In a profile with Bleacher Report, Verlander explains how Upton extracted him out of his depression.

He knew he would need surgery on his shoulder. Meaning that, at 31, he could be done. “I really thought it was the end,” he says.

But just as Verlander was falling apart, he was also falling in love. And that helped him cope with his troubles.

“She was instrumental in me not…like, jumping off a bridge,” he says. “I was depressed and kind of just upset at the world and trying to hide my own shit.”

Upton understood him. And she had a combination of qualities that could help him through his ordeal.

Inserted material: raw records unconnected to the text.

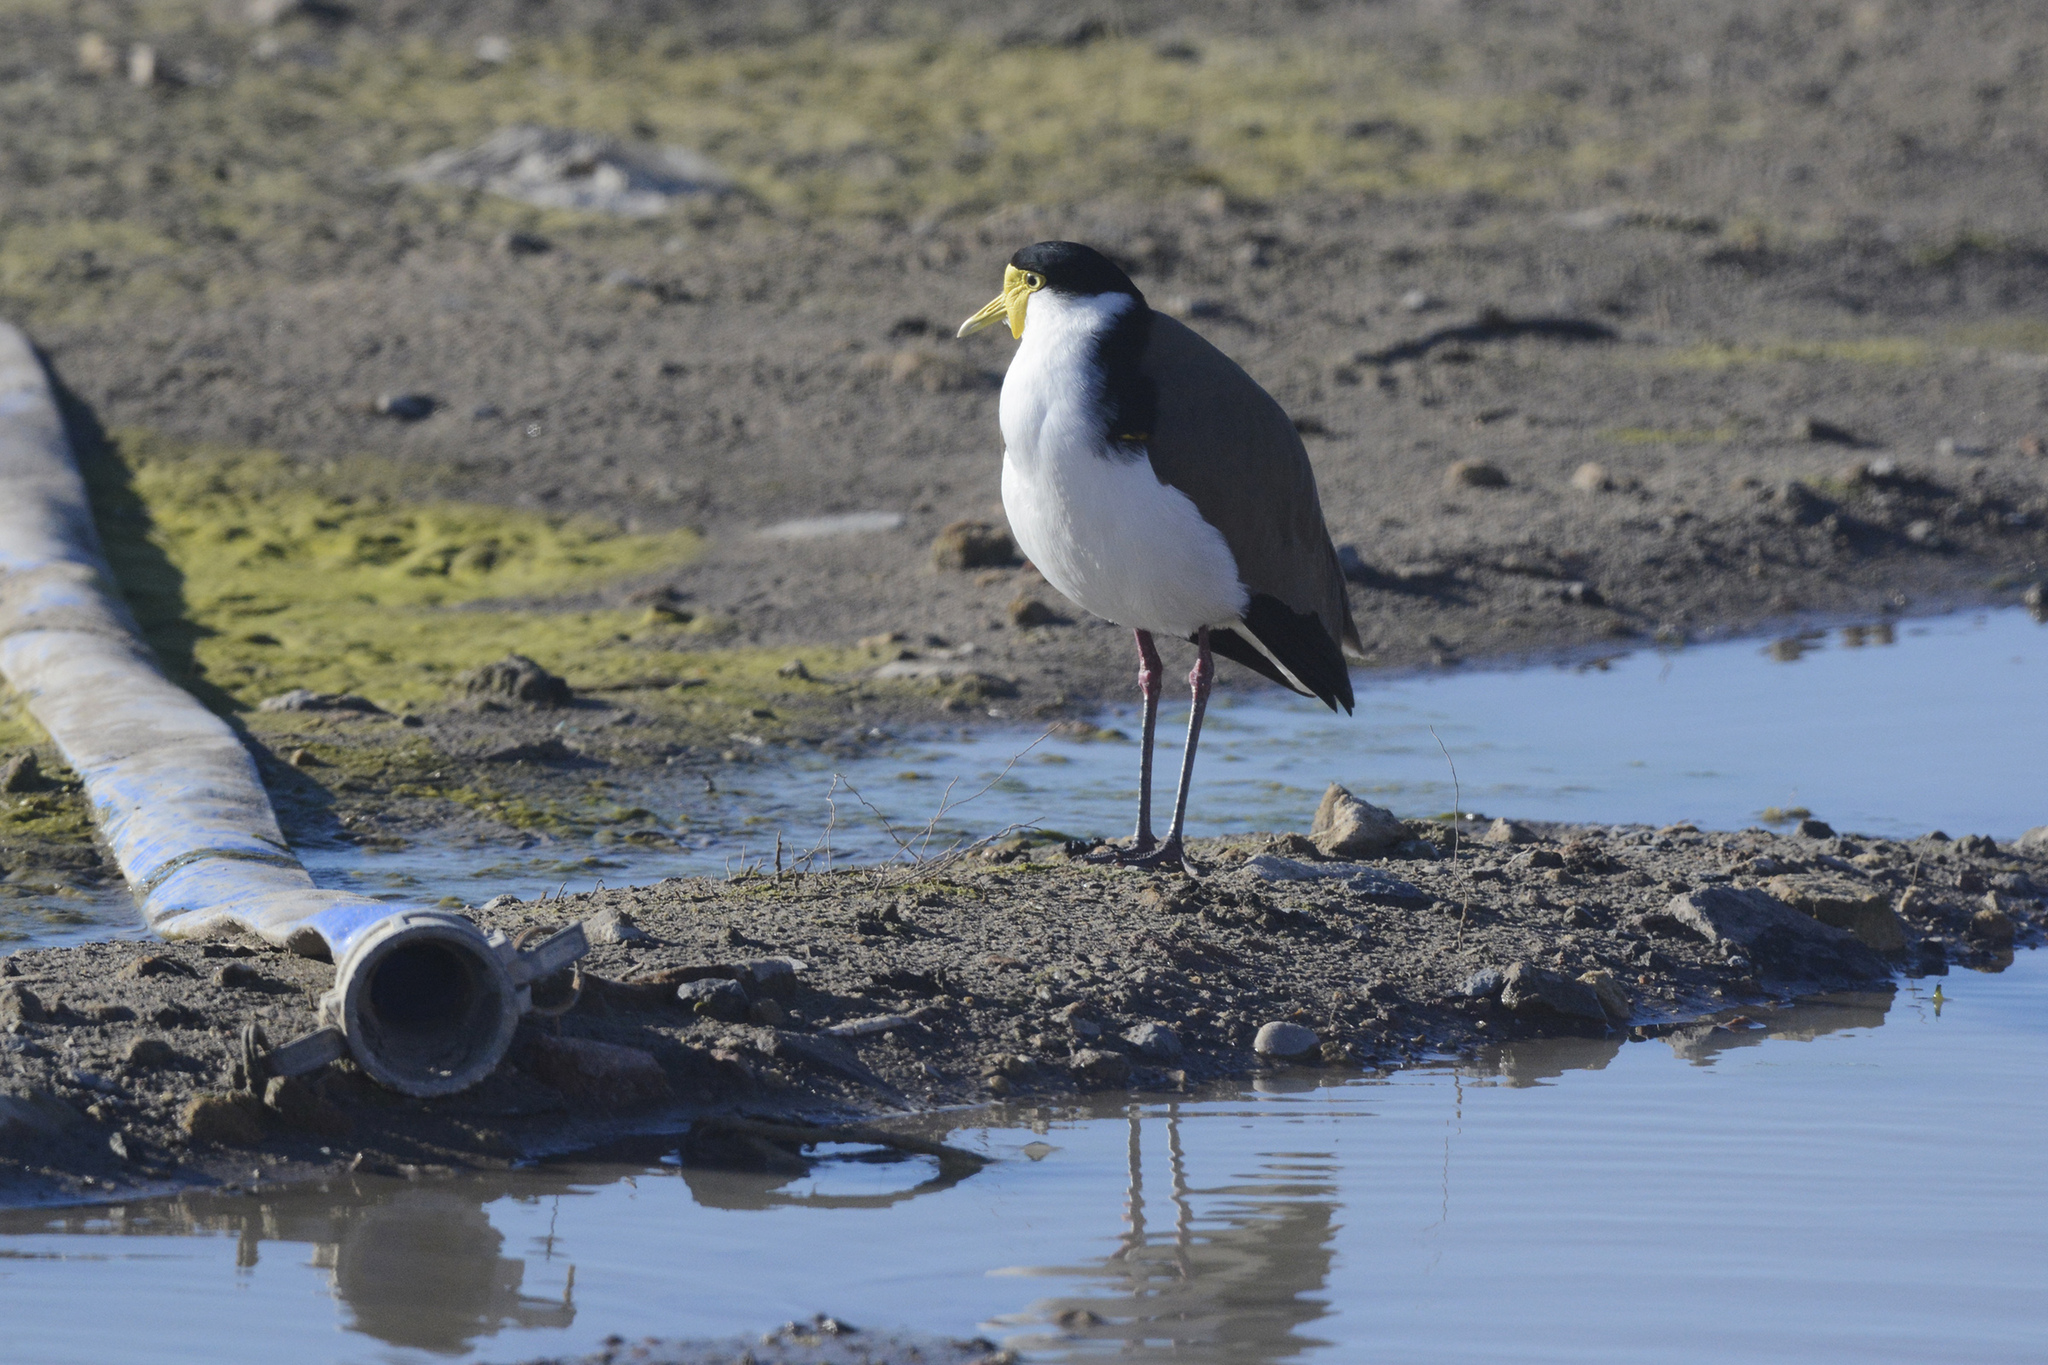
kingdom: Animalia
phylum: Chordata
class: Aves
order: Charadriiformes
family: Charadriidae
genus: Vanellus
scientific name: Vanellus miles
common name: Masked lapwing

“Fuck, man,” he says, voice shaky. “She was what I needed.”

Not many people in the world could comprehend what he was going through. But she was there to listen, to help him.

“I don’t like to talk to people about being hurt. As athletes, you’re not supposed to. It’s an excuse. … But she was someone I could talk to. I mean, basically a therapist,” he says. “Somebody I could trust with … worries about my career. Worries about, Can I make it? Worries about what I’m going through to get back. And just the overall shittiness of it all.”

Verlander eventually recovered enough to become the 2017 ALCS MVP and help the Houston Astros win last year's World Series, but that's not the moral of the story here. It's that identity is not found through accomplishment, and that depression is an equal opportunity disease.

If depression can get to Justin Verlander, it can get to anyone.